### A data block:
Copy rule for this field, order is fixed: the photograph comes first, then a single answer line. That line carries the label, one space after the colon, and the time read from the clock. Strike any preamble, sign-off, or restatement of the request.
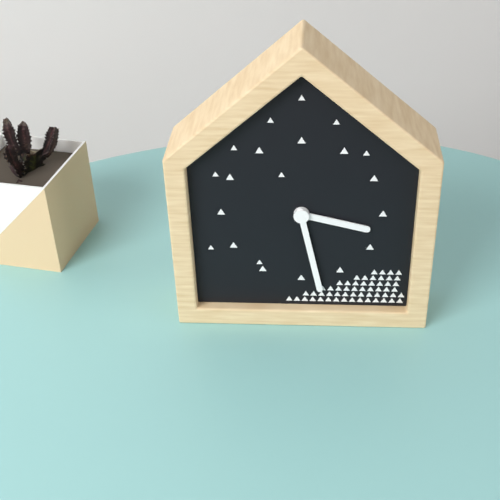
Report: 3:28
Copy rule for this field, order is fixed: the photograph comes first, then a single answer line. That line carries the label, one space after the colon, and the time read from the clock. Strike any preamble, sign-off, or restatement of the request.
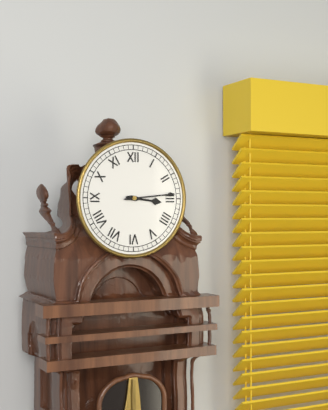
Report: 3:14
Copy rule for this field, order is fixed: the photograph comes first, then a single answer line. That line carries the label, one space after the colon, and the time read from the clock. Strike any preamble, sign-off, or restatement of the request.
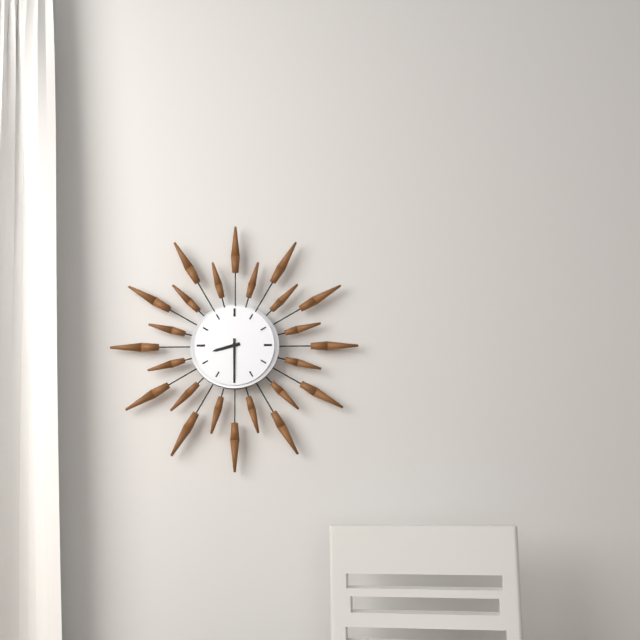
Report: 8:30
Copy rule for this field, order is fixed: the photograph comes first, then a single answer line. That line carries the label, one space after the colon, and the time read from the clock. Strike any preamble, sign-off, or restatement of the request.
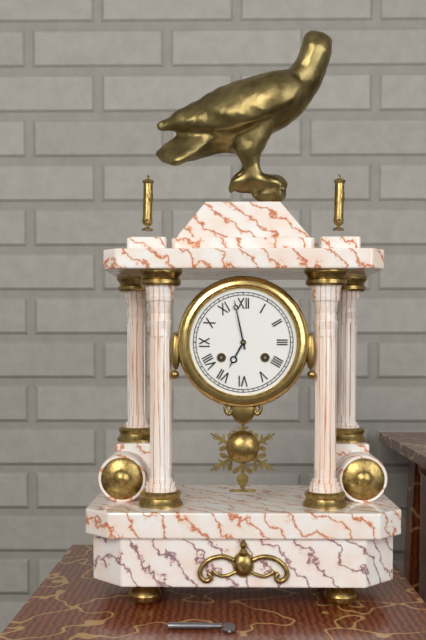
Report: 6:58
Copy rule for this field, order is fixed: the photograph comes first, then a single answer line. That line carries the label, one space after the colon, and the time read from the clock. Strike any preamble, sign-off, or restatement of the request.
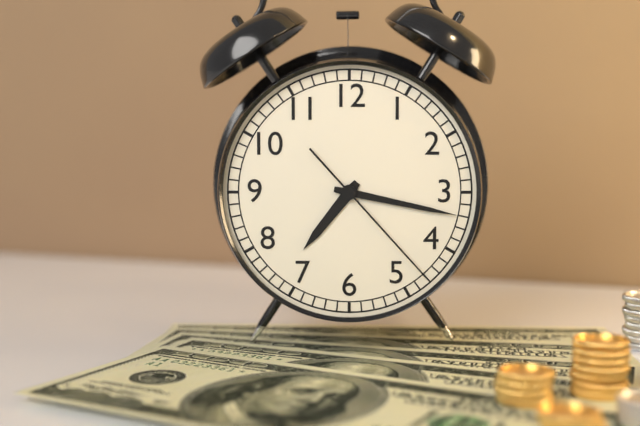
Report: 7:17:23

### Aim:
Duplicate the material above line for line, without alteration, but omit the images from your reproduction.

### Written response:
Copy rule for this field, order is fixed: the photograph comes first, then a single answer line. That line carries the label, one space after the colon, and the time read from the clock. Strike any preamble, sign-off, or restatement of the request.
Report: 3:28
Copy rule for this field, order is fixed: the photograph comes first, then a single answer line. That line carries the label, one space after the colon, and the time read from the clock. Strike any preamble, sign-off, or restatement of the request.
Report: 3:14
Copy rule for this field, order is fixed: the photograph comes first, then a single answer line. That line carries the label, one space after the colon, and the time read from the clock. Strike any preamble, sign-off, or restatement of the request.
Report: 8:30
Copy rule for this field, order is fixed: the photograph comes first, then a single answer line. That line carries the label, one space after the colon, and the time read from the clock. Strike any preamble, sign-off, or restatement of the request.
Report: 6:58
Copy rule for this field, order is fixed: the photograph comes first, then a single answer line. That line carries the label, one space after the colon, and the time read from the clock. Strike any preamble, sign-off, or restatement of the request.
Report: 7:17:23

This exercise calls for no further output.